*** Opening of Available data ***

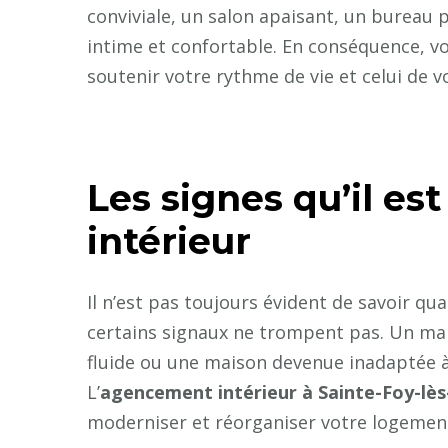
conviviale, un salon apaisant, un bureau 
intime et confortable. En conséquence, v
soutenir votre rythme de vie et celui de vo
Les signes qu’il e
intérieur
Il n’est pas toujours évident de savoir 
certains signaux ne trompent pas. Un ma
fluide ou une maison devenue inadaptée à l
L’
agencement intérieur à Sainte-Foy-lè
moderniser et réorganiser votre logemen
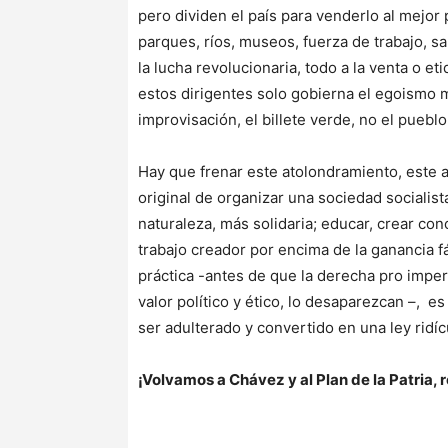
pero dividen el país para venderlo al mejor 
parques, ríos, museos, fuerza de trabajo, 
la lucha revolucionaria, todo a la venta o e
estos dirigentes solo gobierna el egoismo me
improvisación, el billete verde, no el pueblo
Hay que frenar este atolondramiento, este a
original de organizar una sociedad socialis
naturaleza, más solidaria; educar, crear conc
trabajo creador por encima de la ganancia fá
práctica -antes de que la derecha pro imper
valor político y ético, lo desaparezcan –, es
ser adulterado y convertido en una ley ridícu
¡Volvamos a Chávez y al Plan de la Patria,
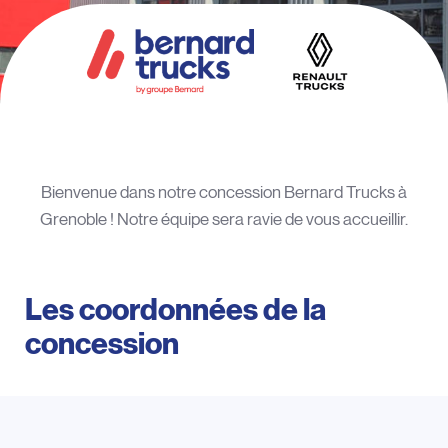
Bienvenue dans notre concession Bernard Trucks à
Grenoble ! Notre équipe sera ravie de vous accueillir.
Les coordonnées de la
concession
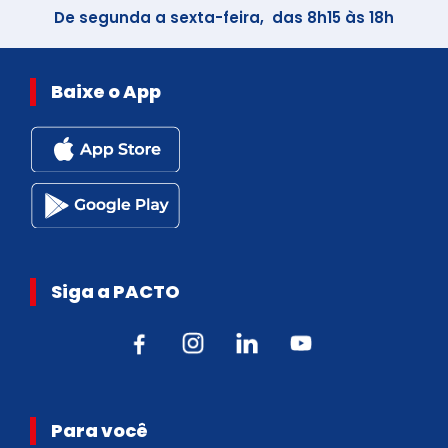
De segunda a sexta-feira, das 8h15 às 18h
Baixe o App
Siga a PACTO
Para você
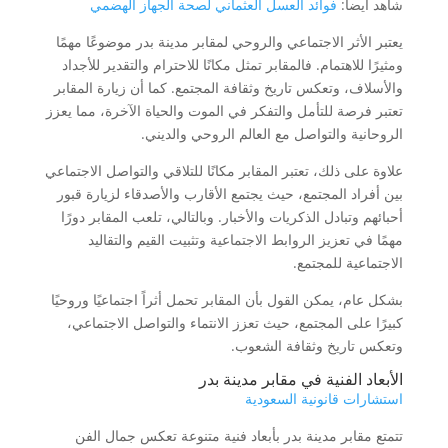
شاهد أيضا:
فوائد العسل العثماني لصحة الجهاز الهضمي
يعتبر الأثر الاجتماعي والروحي لمقابر مدينة بدر موضوعًا مهمًا
ومثيرًا للاهتمام. فالمقابر تمثل مكانًا للاحترام والتقدير للأجداد
والأسلاف، وتعكس تاريخ وثقافة المجتمع. كما أن زيارة المقابر
تعتبر فرصة للتأمل والتفكر في الموت والحياة الآخرة، مما يعزز
الروحانية والتواصل مع العالم الروحي والديني.
علاوة على ذلك، تعتبر المقابر مكانًا للتلاقي والتواصل الاجتماعي
بين أفراد المجتمع، حيث يجتمع الأقارب والأصدقاء لزيارة قبور
أحبائهم وتبادل الذكريات والأخبار. وبالتالي، تلعب المقابر دورًا
مهمًا في تعزيز الروابط الاجتماعية وتثبيت القيم والتقاليد
الاجتماعية للمجتمع.
بشكل عام، يمكن القول بأن المقابر تحمل أثراً اجتماعيًا وروحيًا
كبيرًا على المجتمع، حيث تعزز الانتماء والتواصل الاجتماعي،
وتعكس تاريخ وثقافة الشعوب.
الأبعاد الفنية في مقابر مدينة بدر
استشارات قانونية السعودية
تتمتع مقابر مدينة بدر بأبعاد فنية متنوعة تعكس جمال الفن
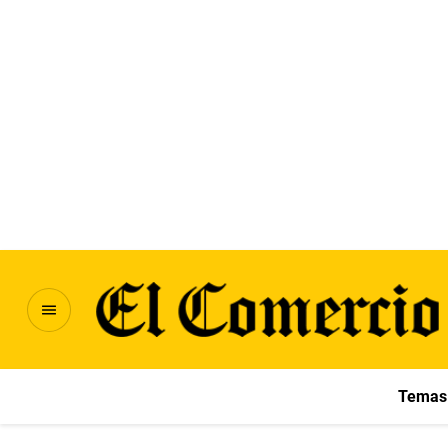
Temas 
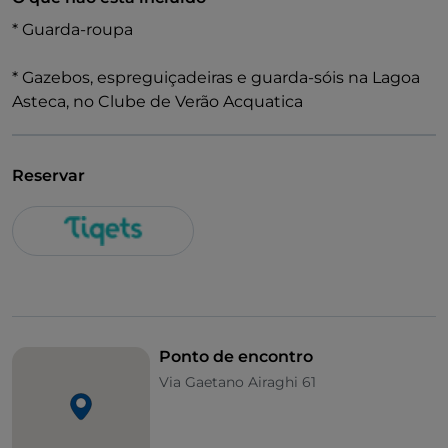
* Guarda-roupa
* Gazebos, espreguiçadeiras e guarda-sóis na Lagoa
Asteca, no Clube de Verão Acquatica
Reservar
Ponto de encontro
Via Gaetano Airaghi 61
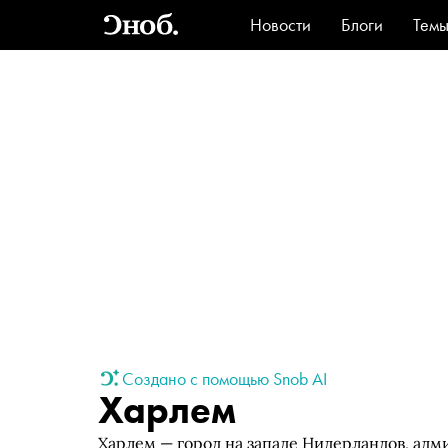
Новости
Блоги
Тем
Стиль
Ви
Создано с помощью Snob AI
Харлем
Харлем — город на западе Нидерландов, ад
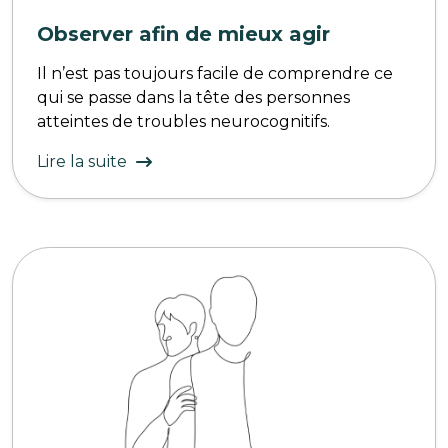
Observer afin de mieux agir
Il n’est pas toujours facile de comprendre ce
qui se passe dans la tête des personnes
atteintes de troubles neurocognitifs.
Lire la suite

*** Close of Available data ***

(Job) Please copy the part of the listing that opens with the line containing "De segunda a sexta-feira, das 8h15 às 18h" and closes with the line containing "Харлем — город на западе Нидерландов, ад", both of those lines included. Leave the pictures out of your answer.

(Problem solution)
De segunda a sexta-feira, das 8h15 às 18h
Baixe o App
Siga a PACTO
Para você
شاهد أيضا:
فوائد العسل العثماني لصحة الجهاز الهضمي
يعتبر الأثر الاجتماعي والروحي لمقابر مدينة بدر موضوعًا مهمًا
ومثيرًا للاهتمام. فالمقابر تمثل مكانًا للاحترام والتقدير للأجداد
والأسلاف، وتعكس تاريخ وثقافة المجتمع. كما أن زيارة المقابر
تعتبر فرصة للتأمل والتفكر في الموت والحياة الآخرة، مما يعزز
الروحانية والتواصل مع العالم الروحي والديني.
علاوة على ذلك، تعتبر المقابر مكانًا للتلاقي والتواصل الاجتماعي
بين أفراد المجتمع، حيث يجتمع الأقارب والأصدقاء لزيارة قبور
أحبائهم وتبادل الذكريات والأخبار. وبالتالي، تلعب المقابر دورًا
مهمًا في تعزيز الروابط الاجتماعية وتثبيت القيم والتقاليد
الاجتماعية للمجتمع.
بشكل عام، يمكن القول بأن المقابر تحمل أثراً اجتماعيًا وروحيًا
كبيرًا على المجتمع، حيث تعزز الانتماء والتواصل الاجتماعي،
وتعكس تاريخ وثقافة الشعوب.
الأبعاد الفنية في مقابر مدينة بدر
استشارات قانونية السعودية
تتمتع مقابر مدينة بدر بأبعاد فنية متنوعة تعكس جمال الفن
Temas 
* Guarda-roupa
* Gazebos, espreguiçadeiras e guarda-sóis na Lagoa
Asteca, no Clube de Verão Acquatica
Reservar
Ponto de encontro
Via Gaetano Airaghi 61
Новости
Блоги
Тем
Стиль
Ви
Создано с помощью Snob AI
Харлем
Харлем — город на западе Нидерландов, ад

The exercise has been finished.